É que ando meio tonto, embebedado pela realidade.
Vim para o mundo errado, disso tenho certeza.
Passei dormindo pelo ponto e acordei envolto em tristeza.
Notei ser um mundo torto, cria de engodos milenares.
Vi senhores em tronos, adornados de ouro e cocares.
Pedi licença aos mendigos, com vergonha do que pensariam.
Fiz promessa pros santos sem sequer saber se existiam.
Sinto muito, novamente, mas reforço o que disse a contento.
Sei que existo como gente, mas deixei de explicar meu intento.
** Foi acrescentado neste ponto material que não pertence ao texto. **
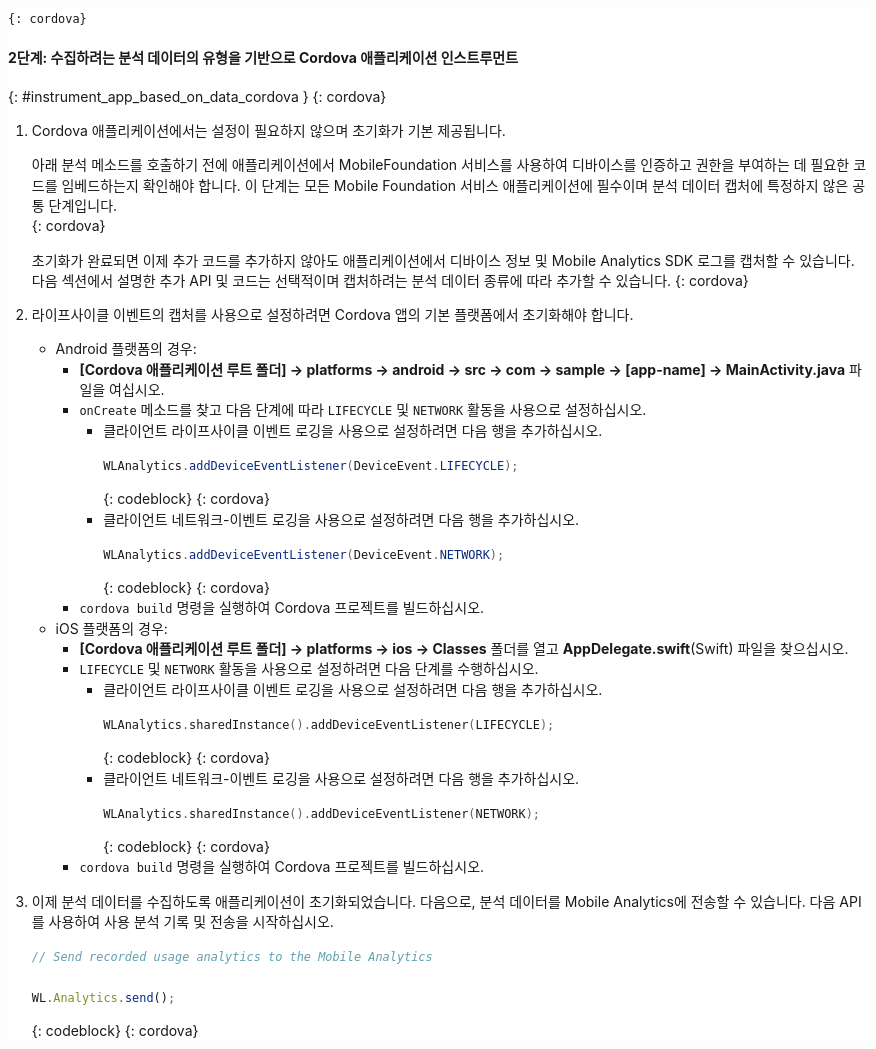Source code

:     {: cordova}

#### 2단계: 수집하려는 분석 데이터의 유형을 기반으로 Cordova 애플리케이션 인스트루먼트
{: #instrument_app_based_on_data_cordova }
{: cordova}

1. Cordova 애플리케이션에서는 설정이 필요하지 않으며 초기화가 기본 제공됩니다.

   아래 분석 메소드를 호출하기 전에 애플리케이션에서 MobileFoundation 서비스를 사용하여 디바이스를 인증하고 권한을 부여하는 데 필요한 코드를 임베드하는지 확인해야 합니다. 이 단계는 모든 Mobile Foundation 서비스 애플리케이션에 필수이며 분석 데이터 캡처에 특정하지 않은 공통 단계입니다.  
   {: cordova}

   초기화가 완료되면 이제 추가 코드를 추가하지 않아도 애플리케이션에서 디바이스 정보 및 Mobile Analytics SDK 로그를 캡처할 수 있습니다. 다음 섹션에서 설명한 추가 API 및 코드는 선택적이며 캡처하려는 분석 데이터 종류에 따라 추가할 수 있습니다.
   {: cordova}

2. 라이프사이클 이벤트의 캡처를 사용으로 설정하려면 Cordova 앱의 기본 플랫폼에서 초기화해야 합니다.
    * Android 플랫폼의 경우:
      * **[Cordova 애플리케이션 루트 폴더] → platforms → android → src → com → sample → [app-name] → MainActivity.java** 파일을 여십시오.
      * `onCreate` 메소드를 찾고 다음 단계에 따라 `LIFECYCLE` 및 `NETWORK` 활동을 사용으로 설정하십시오.
        * 클라이언트 라이프사이클 이벤트 로깅을 사용으로 설정하려면 다음 행을 추가하십시오.
          ```Java
          WLAnalytics.addDeviceEventListener(DeviceEvent.LIFECYCLE);
          ```
          {: codeblock}
          {: cordova}
        * 클라이언트 네트워크-이벤트 로깅을 사용으로 설정하려면 다음 행을 추가하십시오.
          ```Java
          WLAnalytics.addDeviceEventListener(DeviceEvent.NETWORK);
          ```
          {: codeblock}
          {: cordova}
      * `cordova build` 명령을 실행하여 Cordova 프로젝트를 빌드하십시오.
    * iOS 플랫폼의 경우:
      * **[Cordova 애플리케이션 루트 폴더] → platforms → ios → Classes** 폴더를 열고 **AppDelegate.swift**(Swift) 파일을 찾으십시오.
      * `LIFECYCLE` 및 `NETWORK` 활동을 사용으로 설정하려면 다음 단계를 수행하십시오.
        * 클라이언트 라이프사이클 이벤트 로깅을 사용으로 설정하려면 다음 행을 추가하십시오.
          ```Swift
          WLAnalytics.sharedInstance().addDeviceEventListener(LIFECYCLE);
          ```
          {: codeblock}
          {: cordova}
        * 클라이언트 네트워크-이벤트 로깅을 사용으로 설정하려면 다음 행을 추가하십시오.
          ```Swift
          WLAnalytics.sharedInstance().addDeviceEventListener(NETWORK);
          ```
          {: codeblock}
          {: cordova}
      * `cordova build` 명령을 실행하여 Cordova 프로젝트를 빌드하십시오.

3. 이제 분석 데이터를 수집하도록 애플리케이션이 초기화되었습니다. 다음으로, 분석 데이터를 Mobile Analytics에 전송할 수 있습니다.
   다음 API를 사용하여 사용 분석 기록 및 전송을 시작하십시오.
   ```Javascript
   // Send recorded usage analytics to the Mobile Analytics

   WL.Analytics.send();
   ```
   {: codeblock}
   {: cordova}
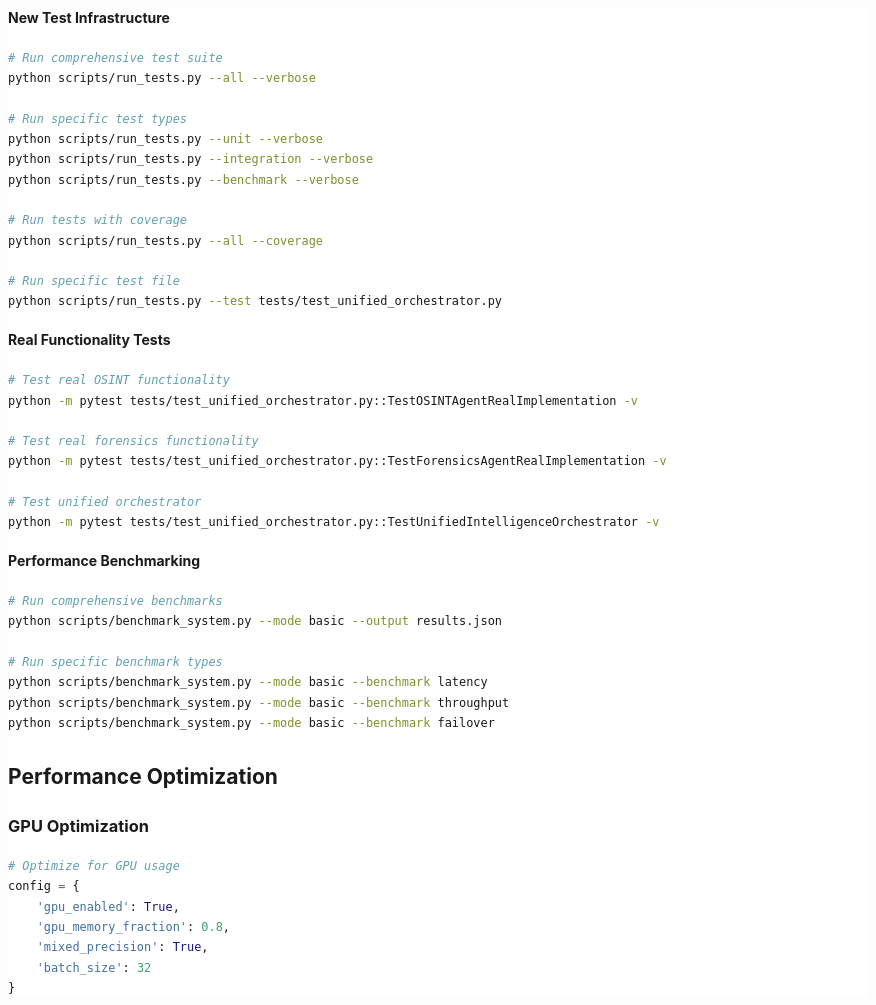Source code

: #### New Test Infrastructure
```bash
# Run comprehensive test suite
python scripts/run_tests.py --all --verbose

# Run specific test types
python scripts/run_tests.py --unit --verbose
python scripts/run_tests.py --integration --verbose
python scripts/run_tests.py --benchmark --verbose

# Run tests with coverage
python scripts/run_tests.py --all --coverage

# Run specific test file
python scripts/run_tests.py --test tests/test_unified_orchestrator.py
```

#### Real Functionality Tests
```bash
# Test real OSINT functionality
python -m pytest tests/test_unified_orchestrator.py::TestOSINTAgentRealImplementation -v

# Test real forensics functionality
python -m pytest tests/test_unified_orchestrator.py::TestForensicsAgentRealImplementation -v

# Test unified orchestrator
python -m pytest tests/test_unified_orchestrator.py::TestUnifiedIntelligenceOrchestrator -v
```

#### Performance Benchmarking
```bash
# Run comprehensive benchmarks
python scripts/benchmark_system.py --mode basic --output results.json

# Run specific benchmark types
python scripts/benchmark_system.py --mode basic --benchmark latency
python scripts/benchmark_system.py --mode basic --benchmark throughput
python scripts/benchmark_system.py --mode basic --benchmark failover
```

## Performance Optimization

### GPU Optimization

```python
# Optimize for GPU usage
config = {
    'gpu_enabled': True,
    'gpu_memory_fraction': 0.8,
    'mixed_precision': True,
    'batch_size': 32
}
```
Acrescento ser do norte, ser do sul, do leste e do oeste.
Falarei enquanto posso, pois a vida que tenho é doente.
Não verá minhas palavras maldizendo a vida alheia.
Não serei de qualquer grupo, mais fino que um grão de areia.
Sorrirei só em meu canto, ouvindo os hinos cantados.
Darão glória aos seus santos, fingindo o perdão dos pecados.
Seguirei observando se os rastros tomarão outro rumo.
Tomarei como verdade o que sinto ao morrer nesse mundo.
Peço apenas lembranças quanto ao que é certeza de fato.
Pois que minta em resposta, sem a máscara e todo o seu fardo.